Incat Crowther and Marine Engineering Consultants (MEC) have started work on the construction of a 24m long-range catamaran patrol vessel that will work to protect the Great Barrier Reef, Incat Crowther said Wednesday.
The Great Barrier Reef World Heritage Area (GBRWHA), where the vessel will be operated, is jointly managed by Queensland’s Department of National Parks, Recreation, Sport and Racing (DNPRSR) and the Great Barrier Reef Marine Park Authority (GBRMPA).
Incat Crowther won the tender with its concept design, which is characterized by its consideration for its operational environment and by the application of several new technologies. The design concept was then used as the basis of a competitive build tender, with the build contract being awarded to MEC.
Among its environmental features, the vessel is equipped extensive solar panels, high R-value insulation, zoned air conditioning, as well as window blinds and shutters to reduce the impact of the scorching Queensland sun.

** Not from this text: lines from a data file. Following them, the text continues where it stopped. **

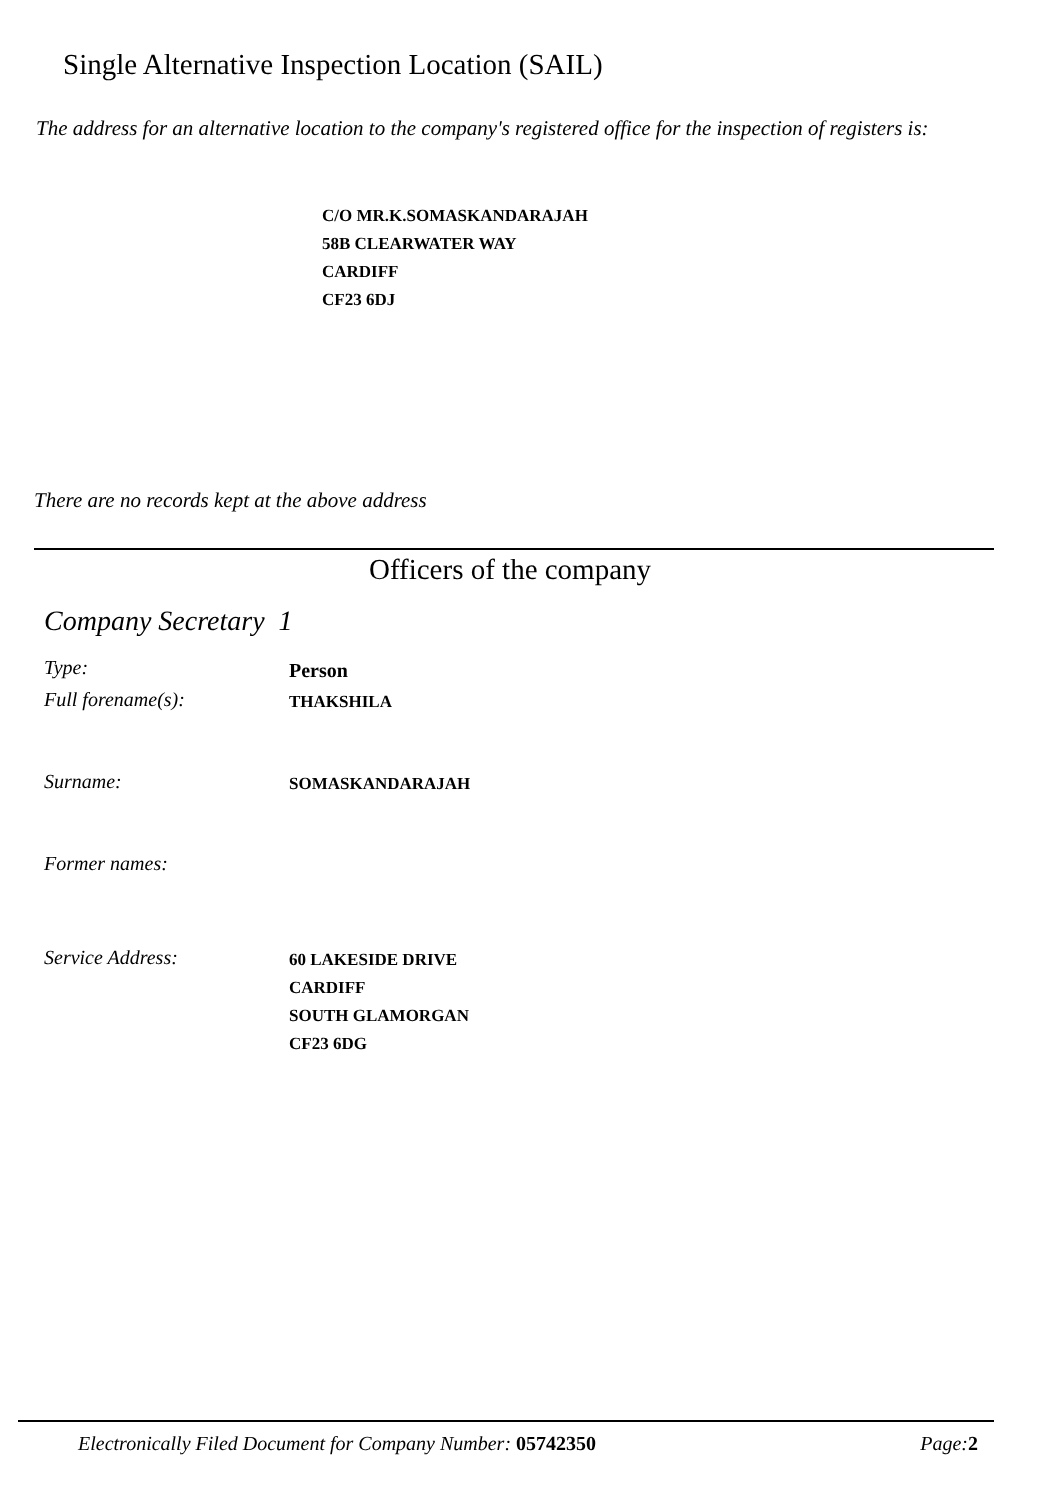Single Alternative Inspection Location (SAIL)
The address for an alternative location to the company's registered office for the inspection of registers is:
C/O MR.K.SOMASKANDARAJAH
58B CLEARWATER WAY
CARDIFF
CF23 6DJ
There are no records kept at the above address
Officers of the company
Company Secretary 1
Type:
Person
Full forename(s):
THAKSHILA
Surname:
SOMASKANDARAJAH
Former names:
Service Address:
60 LAKESIDE DRIVE
CARDIFF
SOUTH GLAMORGAN
CF23 6DG
Electronically Filed Document for Company Number: 05742350 Page:2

The extensive solar array takes advantage of lithium-ion batteries to reduce the use of diesel generators both in operation and while at anchor at night. The batteries are charged during the day by solar power, allowing the vessel’s diesel generators to remain shut down overnight. At these times, the battery bank will supply power for house loads, including air conditioning. In the event of increased demand, the generators will automatically start. Depending on the load case, they will either provide direct power, or charge the batteries. This reduces running costs and will dramatically reduce the cost of maintaining the generators. The cost effective nature of this configuration is further enhanced by the benefits of lithium ion batteries. These batteries are a quarter of the weight and can provide up to ten times the power and ten times the lifecycle of conventional lead acid batteries.

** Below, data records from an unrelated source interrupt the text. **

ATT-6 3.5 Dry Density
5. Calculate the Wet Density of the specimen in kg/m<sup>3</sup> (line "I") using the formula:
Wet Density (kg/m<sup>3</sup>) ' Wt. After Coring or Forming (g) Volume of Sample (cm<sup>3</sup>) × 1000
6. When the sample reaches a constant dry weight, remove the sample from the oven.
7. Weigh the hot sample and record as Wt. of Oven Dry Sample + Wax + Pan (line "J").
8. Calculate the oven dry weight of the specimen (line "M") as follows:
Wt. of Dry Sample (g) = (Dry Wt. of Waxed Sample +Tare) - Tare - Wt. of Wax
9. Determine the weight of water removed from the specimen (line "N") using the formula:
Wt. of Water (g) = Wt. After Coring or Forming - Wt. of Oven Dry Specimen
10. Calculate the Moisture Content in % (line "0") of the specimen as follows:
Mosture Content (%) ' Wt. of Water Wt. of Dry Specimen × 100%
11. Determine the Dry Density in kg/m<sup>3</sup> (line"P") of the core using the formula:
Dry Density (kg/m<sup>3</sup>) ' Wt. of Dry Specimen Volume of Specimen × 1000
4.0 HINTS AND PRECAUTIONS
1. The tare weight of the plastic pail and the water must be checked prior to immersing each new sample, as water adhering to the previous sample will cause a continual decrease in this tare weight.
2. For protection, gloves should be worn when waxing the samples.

The vessel’s aft deck houses a cradle for a 6m RIB, which is capable of being launched and retrieved at speeds of up to 6 knots and in seas to 3 meters. Dive tank racks are provided, as are a pair of bench seats for dive preparation. The main deck cabin features a large wet room aft, with toilet, shower and laundry facilities. A large mess with seats for 15 is situated opposite a large galley. A large pantry adjoins the galley and houses provisions for long missions. Additional storage is provided in the bridging structure, accessed via removable floor panels. Forward of this is a second lounge area to starboard and a pair of computer workstations to port. There are two twin cabins forward with a bathroom, and doors to the side deck providing easy access around the vessel.

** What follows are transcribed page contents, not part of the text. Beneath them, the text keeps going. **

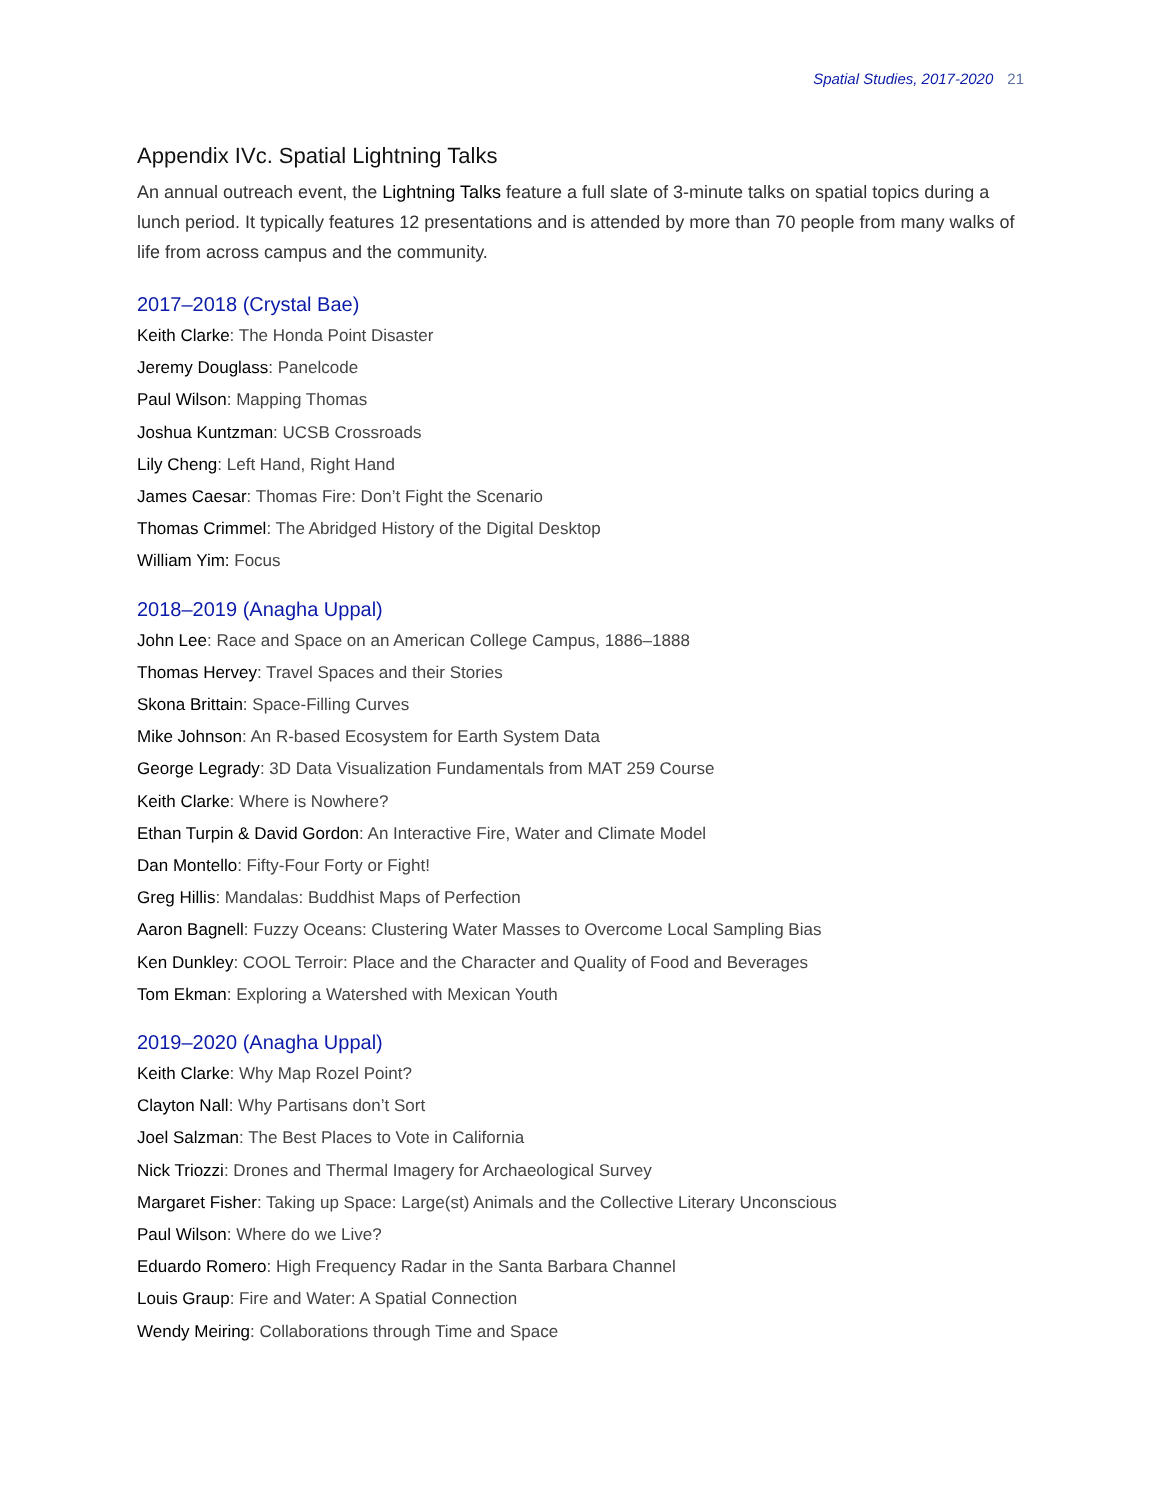Spatial Studies, 2017-2020 21
Appendix IVc. Spatial Lightning Talks
An annual outreach event, the Lightning Talks feature a full slate of 3-minute talks on spatial topics during a lunch period. It typically features 12 presentations and is attended by more than 70 people from many walks of life from across campus and the community.
2017–2018 (Crystal Bae)
Keith Clarke: The Honda Point Disaster
Jeremy Douglass: Panelcode
Paul Wilson: Mapping Thomas
Joshua Kuntzman: UCSB Crossroads
Lily Cheng: Left Hand, Right Hand
James Caesar: Thomas Fire: Don’t Fight the Scenario
Thomas Crimmel: The Abridged History of the Digital Desktop
William Yim: Focus
2018–2019 (Anagha Uppal)
John Lee: Race and Space on an American College Campus, 1886–1888
Thomas Hervey: Travel Spaces and their Stories
Skona Brittain: Space-Filling Curves
Mike Johnson: An R-based Ecosystem for Earth System Data
George Legrady: 3D Data Visualization Fundamentals from MAT 259 Course
Keith Clarke: Where is Nowhere?
Ethan Turpin & David Gordon: An Interactive Fire, Water and Climate Model
Dan Montello: Fifty-Four Forty or Fight!
Greg Hillis: Mandalas: Buddhist Maps of Perfection
Aaron Bagnell: Fuzzy Oceans: Clustering Water Masses to Overcome Local Sampling Bias
Ken Dunkley: COOL Terroir: Place and the Character and Quality of Food and Beverages
Tom Ekman: Exploring a Watershed with Mexican Youth
2019–2020 (Anagha Uppal)
Keith Clarke: Why Map Rozel Point?
Clayton Nall: Why Partisans don’t Sort
Joel Salzman: The Best Places to Vote in California
Nick Triozzi: Drones and Thermal Imagery for Archaeological Survey
Margaret Fisher: Taking up Space: Large(st) Animals and the Collective Literary Unconscious
Paul Wilson: Where do we Live?
Eduardo Romero: High Frequency Radar in the Santa Barbara Channel
Louis Graup: Fire and Water: A Spatial Connection
Wendy Meiring: Collaborations through Time and Space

Aft of the wheelhouse, the upper deck features two twin cabins, a bathroom, power tools store and cold store. The aft upper deck is divided in to two distinct spaces. Aft is a 4.5m RIB with crane for launch and retrieval. This area also houses the vessel’s cargo space, which is separated from the crew recreation space by cargo barriers. Forward of these barriers is an outdoor mess area with a barbecue.
An additional 8 crew are accommodated in twin cabins in the hulls. Storage capacity is provided aft for 1500 liters of unleaded petrol, for use on the RIBs.
Multiple drive train options were evaluated, with hybrid propulsion options at the forefront. Long term costs were taken into account, with the decision being to combine conventional diesels with supplementary solar panels and a highly-efficient hull form.
The vessel will be powered by a pair of Yanmar 6AYM-WGT engines, producing 670kW each. Capable of speeds up to 25 knots, the vessel is optimized for efficient cruising between 12 and 20 knots.
Incat Crowther and MEC have worked together on previous projects, most recently with the launch of Riverside Avalon, Riverside Catalina and Riverside Mandalay, and through other partnerships dating back to the Amaroo in 2000.